Question

The shortest distance between the z- axis and the line \[x + y + 2z - 3 = 0\], \[2x + 3y + z - 4 = 0\], is
A) \[{\text{1}}\]
B) \[{\text{2}}\]
C) \[{\text{3}}\]
D) \[4\]

Answer 1

Hint: First calculate any two points that lie on the given line. And using that both points find the equation of the line, and also write the equation of the line for the z-axis.
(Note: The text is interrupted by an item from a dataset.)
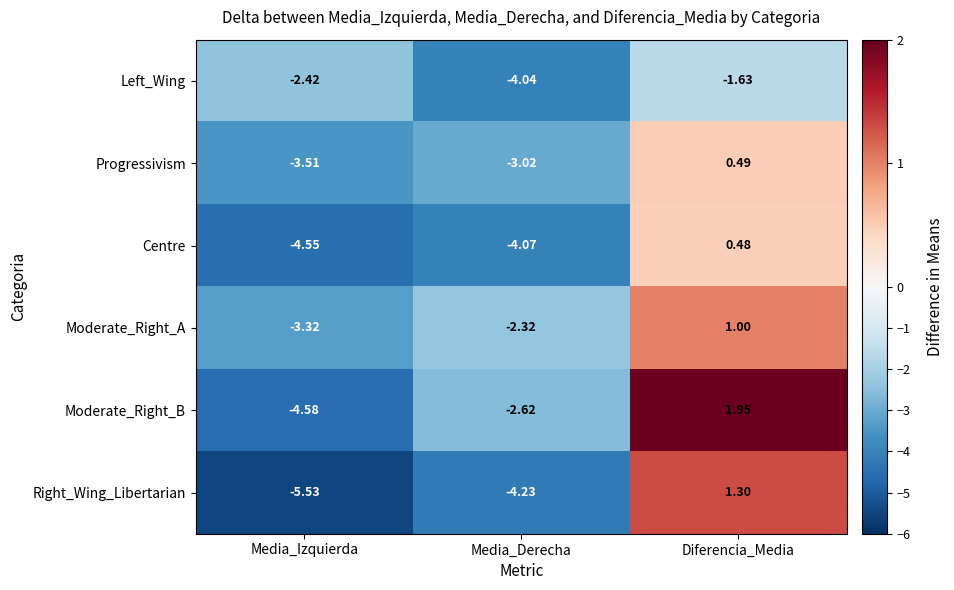

Which series has the widest spread of values?

Right_Wing_Libertarian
Then use the formula of shortest distance formula as \[d = \dfrac{{(\overrightarrow a - \overrightarrow c ).(\overrightarrow b \times \overrightarrow d )}}{{\left| {(\overrightarrow b \times \overrightarrow d )} \right|}}\]. Hence calculate each and every vector and then, put it in the above formula and our required answer will be obtained.

Complete step by step solution: As the given lines are z- axis and the line \[x + y + 2z - 3 = 0\], \[2x + 3y + z - 4 = 0\]
By trial and error method first, calculate any two points that lie on the above line
So for the line \[{\text{x + y + 2z - 3 = 0}}\] the points is \[(1, - 2,2)\] this is obtained by randomly putting the number in equation and checking it.
And for the line, \[2x + 3y + z - 4 = 0\], points are \[(5, - 2,0)\].
 Now, write the equation of line using both the obtained points as \[(1, - 2,2)\] and \[(5, - 2,0)\].
So, the equation of line is \[\dfrac{{x - 5}}{4} = \dfrac{{y + 2}}{0} = \dfrac{z}{{ - 2}}\],
And the equation of z- axis is \[\dfrac{x}{0} = \dfrac{y}{0} = \dfrac{z}{1}\].
Now we know shortest distance between two line is given by, \[d = \dfrac{{(\overrightarrow a - \overrightarrow c ).(\overrightarrow b \times \overrightarrow d )}}{{\left| {(\overrightarrow b \times \overrightarrow d )} \right|}}\]
So, from all the above equation we can write the following vectors as,
\[
  \overrightarrow a = 0 \\
  \overrightarrow b = \widehat k \\
  \overrightarrow c = 5\widehat i - 2\widehat j \\
  \overrightarrow d = 4\widehat i - 2\widehat k \\
 \]
Hence, putting all the above vectors in above formula,
\[d = \dfrac{{(0 - 5\widehat i + 2\widehat j).(\widehat k \times (4\widehat i - 2\widehat k))}}{{\left| {\widehat k \times (4\widehat i - 2\widehat k)} \right|}}\]
Now, calculating the above cross-product using determinant method so \[\widehat k \times (4\widehat i - 2\widehat k)\] can be given as
\[\widehat k \times (4\widehat i - 2\widehat k) = \left| {\begin{array}{*{20}{c}}
  {\widehat i}&{\widehat j}&{\widehat k} \\
  0&0&1 \\
  4&0&{( - 2)}
\end{array}} \right|\]
Hence on expanding above determinant, the above vector can be given as
\[
   = - \widehat j(0 - 4) \\
   = 4\widehat j \\
 \]
Now, putting this in the above distance formula,
\[d = \dfrac{{(0 - 5\widehat i + 2\widehat j).(4\widehat j)}}{{\left| {4\widehat j} \right|}}\]………….(1)
Now, calculating the dot product of the numerator
So it can be simplified to
\[
  ( - 5\widehat i + 2\widehat j).(4\widehat j) = 8{(\widehat j)^2} = 8 \\
  \because {(\widehat j)^2} = 1 \\
 \]
As, \[\left| {4\widehat j} \right| = 4\]
Hence, (1) can be written as,
\[
  \therefore d = \dfrac{{(8)}}{{\left| {4\widehat j} \right|}} \\
  \therefore d = \dfrac{{(8)}}{4} \\
  \therefore d = 2 \\
 \]

Hence, option(b) is correct answer.

Note: In geometry, we often deal with different sets of lines such as parallel lines, intersecting lines or skew lines. The distance is the perpendicular distance from any point on one line to the other line. Just for a better understanding, we should know that perpendicular distance gives is the shortest distance.